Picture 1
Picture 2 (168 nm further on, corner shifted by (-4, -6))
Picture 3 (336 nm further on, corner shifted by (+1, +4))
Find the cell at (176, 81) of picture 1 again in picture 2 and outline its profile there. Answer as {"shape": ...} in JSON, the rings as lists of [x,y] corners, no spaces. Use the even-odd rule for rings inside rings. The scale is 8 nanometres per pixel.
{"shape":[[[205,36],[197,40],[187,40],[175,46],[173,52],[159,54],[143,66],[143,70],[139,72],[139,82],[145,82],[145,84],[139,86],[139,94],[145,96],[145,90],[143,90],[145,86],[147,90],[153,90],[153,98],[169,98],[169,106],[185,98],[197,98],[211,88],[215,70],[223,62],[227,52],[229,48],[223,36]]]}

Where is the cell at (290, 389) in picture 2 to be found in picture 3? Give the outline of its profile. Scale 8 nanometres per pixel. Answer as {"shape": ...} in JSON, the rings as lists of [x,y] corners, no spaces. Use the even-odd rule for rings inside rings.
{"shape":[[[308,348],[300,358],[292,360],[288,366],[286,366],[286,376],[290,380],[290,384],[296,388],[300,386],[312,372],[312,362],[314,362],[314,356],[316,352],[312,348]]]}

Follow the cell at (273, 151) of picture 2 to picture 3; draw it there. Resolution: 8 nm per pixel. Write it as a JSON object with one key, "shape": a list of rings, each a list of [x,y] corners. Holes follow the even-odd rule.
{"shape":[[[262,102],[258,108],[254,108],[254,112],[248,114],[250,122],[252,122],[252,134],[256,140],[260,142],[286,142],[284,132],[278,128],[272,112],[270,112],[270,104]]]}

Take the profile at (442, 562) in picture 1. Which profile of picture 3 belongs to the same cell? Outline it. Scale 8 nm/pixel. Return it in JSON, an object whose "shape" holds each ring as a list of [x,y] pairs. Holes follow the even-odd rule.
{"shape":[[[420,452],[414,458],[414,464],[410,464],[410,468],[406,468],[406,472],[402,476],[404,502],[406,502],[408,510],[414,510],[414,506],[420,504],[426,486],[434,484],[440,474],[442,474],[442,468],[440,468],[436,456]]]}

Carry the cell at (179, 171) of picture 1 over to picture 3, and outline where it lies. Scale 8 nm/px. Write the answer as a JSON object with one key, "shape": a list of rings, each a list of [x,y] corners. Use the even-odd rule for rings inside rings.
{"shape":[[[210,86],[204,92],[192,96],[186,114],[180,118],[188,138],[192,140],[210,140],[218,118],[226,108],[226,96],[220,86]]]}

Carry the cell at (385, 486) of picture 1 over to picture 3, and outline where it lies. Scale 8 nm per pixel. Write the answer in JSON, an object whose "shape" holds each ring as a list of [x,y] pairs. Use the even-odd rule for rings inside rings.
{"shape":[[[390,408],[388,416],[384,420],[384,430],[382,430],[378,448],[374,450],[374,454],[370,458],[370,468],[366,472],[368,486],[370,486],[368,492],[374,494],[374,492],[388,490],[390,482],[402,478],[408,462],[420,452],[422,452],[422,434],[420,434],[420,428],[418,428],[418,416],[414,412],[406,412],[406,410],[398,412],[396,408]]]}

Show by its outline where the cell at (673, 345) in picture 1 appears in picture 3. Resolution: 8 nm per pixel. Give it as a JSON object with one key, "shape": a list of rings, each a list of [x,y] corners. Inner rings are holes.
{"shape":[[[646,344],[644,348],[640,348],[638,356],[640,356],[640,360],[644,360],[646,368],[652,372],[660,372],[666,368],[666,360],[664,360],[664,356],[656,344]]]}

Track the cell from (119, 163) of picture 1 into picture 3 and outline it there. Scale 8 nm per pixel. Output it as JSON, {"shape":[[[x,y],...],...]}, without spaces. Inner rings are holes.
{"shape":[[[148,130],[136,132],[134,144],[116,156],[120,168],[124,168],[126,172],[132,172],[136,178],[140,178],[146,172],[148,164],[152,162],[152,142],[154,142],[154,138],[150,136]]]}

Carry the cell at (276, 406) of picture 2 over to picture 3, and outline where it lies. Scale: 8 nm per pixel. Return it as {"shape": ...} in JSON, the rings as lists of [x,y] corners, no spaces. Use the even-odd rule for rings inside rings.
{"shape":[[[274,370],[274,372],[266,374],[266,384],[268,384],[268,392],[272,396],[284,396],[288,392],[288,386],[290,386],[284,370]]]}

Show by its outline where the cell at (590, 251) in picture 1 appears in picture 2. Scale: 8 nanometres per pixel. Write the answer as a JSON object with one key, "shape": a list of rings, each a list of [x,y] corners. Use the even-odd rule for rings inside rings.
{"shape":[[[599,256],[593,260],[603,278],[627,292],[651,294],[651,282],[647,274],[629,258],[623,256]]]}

::::::

Extract all of the data above and output it character for character.

Output of the task:
Picture 1
Picture 2 (168 nm further on, corner shifted by (-4, -6))
Picture 3 (336 nm further on, corner shifted by (+1, +4))
Find the cell at (176, 81) of picture 1 again in picture 2 and outline its profile there. Answer as {"shape": ...} in JSON, the rings as lists of [x,y] corners, no spaces. Use the even-odd rule for rings inside rings. The scale is 8 nanometres per pixel.
{"shape":[[[205,36],[197,40],[187,40],[175,46],[173,52],[159,54],[143,66],[143,70],[139,72],[139,82],[145,82],[145,84],[139,86],[139,94],[145,96],[145,90],[143,90],[145,86],[147,90],[153,90],[153,98],[169,98],[169,106],[185,98],[197,98],[211,88],[215,70],[223,62],[227,52],[229,48],[223,36]]]}

Where is the cell at (290, 389) in picture 2 to be found in picture 3? Give the outline of its profile. Scale 8 nanometres per pixel. Answer as {"shape": ...} in JSON, the rings as lists of [x,y] corners, no spaces. Use the even-odd rule for rings inside rings.
{"shape":[[[308,348],[300,358],[292,360],[288,366],[286,366],[286,376],[290,380],[290,384],[296,388],[300,386],[312,372],[312,362],[314,362],[314,356],[316,352],[312,348]]]}

Follow the cell at (273, 151) of picture 2 to picture 3; draw it there. Resolution: 8 nm per pixel. Write it as a JSON object with one key, "shape": a list of rings, each a list of [x,y] corners. Holes follow the even-odd rule.
{"shape":[[[262,102],[258,108],[254,108],[254,112],[248,114],[250,122],[252,122],[252,134],[256,140],[260,142],[286,142],[284,132],[278,128],[272,112],[270,112],[270,104]]]}

Take the profile at (442, 562) in picture 1. Which profile of picture 3 belongs to the same cell? Outline it. Scale 8 nm/pixel. Return it in JSON, an object whose "shape" holds each ring as a list of [x,y] pairs. Holes follow the even-odd rule.
{"shape":[[[420,452],[414,458],[414,464],[410,464],[410,468],[406,468],[406,472],[402,476],[404,502],[406,502],[408,510],[414,510],[414,506],[420,504],[426,486],[434,484],[440,474],[442,474],[442,468],[440,468],[436,456]]]}

Carry the cell at (179, 171) of picture 1 over to picture 3, and outline where it lies. Scale 8 nm/px. Write the answer as a JSON object with one key, "shape": a list of rings, each a list of [x,y] corners. Use the even-odd rule for rings inside rings.
{"shape":[[[210,86],[204,92],[192,96],[186,114],[180,118],[188,138],[192,140],[210,140],[218,118],[226,108],[226,96],[220,86]]]}

Carry the cell at (385, 486) of picture 1 over to picture 3, and outline where it lies. Scale 8 nm per pixel. Write the answer in JSON, an object whose "shape" holds each ring as a list of [x,y] pairs. Use the even-odd rule for rings inside rings.
{"shape":[[[390,408],[388,416],[384,420],[384,430],[382,430],[378,448],[374,450],[374,454],[370,458],[370,468],[366,472],[368,486],[370,486],[368,492],[374,494],[374,492],[388,490],[390,482],[402,478],[408,462],[420,452],[422,452],[422,434],[420,434],[420,428],[418,428],[418,416],[414,412],[406,412],[406,410],[398,412],[396,408]]]}

Show by its outline where the cell at (673, 345) in picture 1 appears in picture 3. Resolution: 8 nm per pixel. Give it as a JSON object with one key, "shape": a list of rings, each a list of [x,y] corners. Inner rings are holes.
{"shape":[[[646,344],[644,348],[640,348],[638,356],[640,356],[640,360],[644,360],[646,368],[652,372],[660,372],[666,368],[666,360],[664,360],[664,356],[656,344]]]}

Track the cell from (119, 163) of picture 1 into picture 3 and outline it there. Scale 8 nm per pixel. Output it as JSON, {"shape":[[[x,y],...],...]}, without spaces. Inner rings are holes.
{"shape":[[[148,130],[136,132],[134,144],[116,156],[120,168],[124,168],[126,172],[132,172],[136,178],[140,178],[146,172],[148,164],[152,162],[152,142],[154,142],[154,138],[150,136]]]}

Carry the cell at (276, 406) of picture 2 over to picture 3, and outline where it lies. Scale: 8 nm per pixel. Return it as {"shape": ...} in JSON, the rings as lists of [x,y] corners, no spaces. Use the even-odd rule for rings inside rings.
{"shape":[[[274,370],[274,372],[266,374],[266,384],[268,384],[268,392],[272,396],[284,396],[288,392],[288,386],[290,386],[284,370]]]}

Show by its outline where the cell at (590, 251) in picture 1 appears in picture 2. Scale: 8 nanometres per pixel. Write the answer as a JSON object with one key, "shape": a list of rings, each a list of [x,y] corners. Use the even-odd rule for rings inside rings.
{"shape":[[[599,256],[593,260],[603,278],[627,292],[651,294],[651,282],[647,274],[629,258],[623,256]]]}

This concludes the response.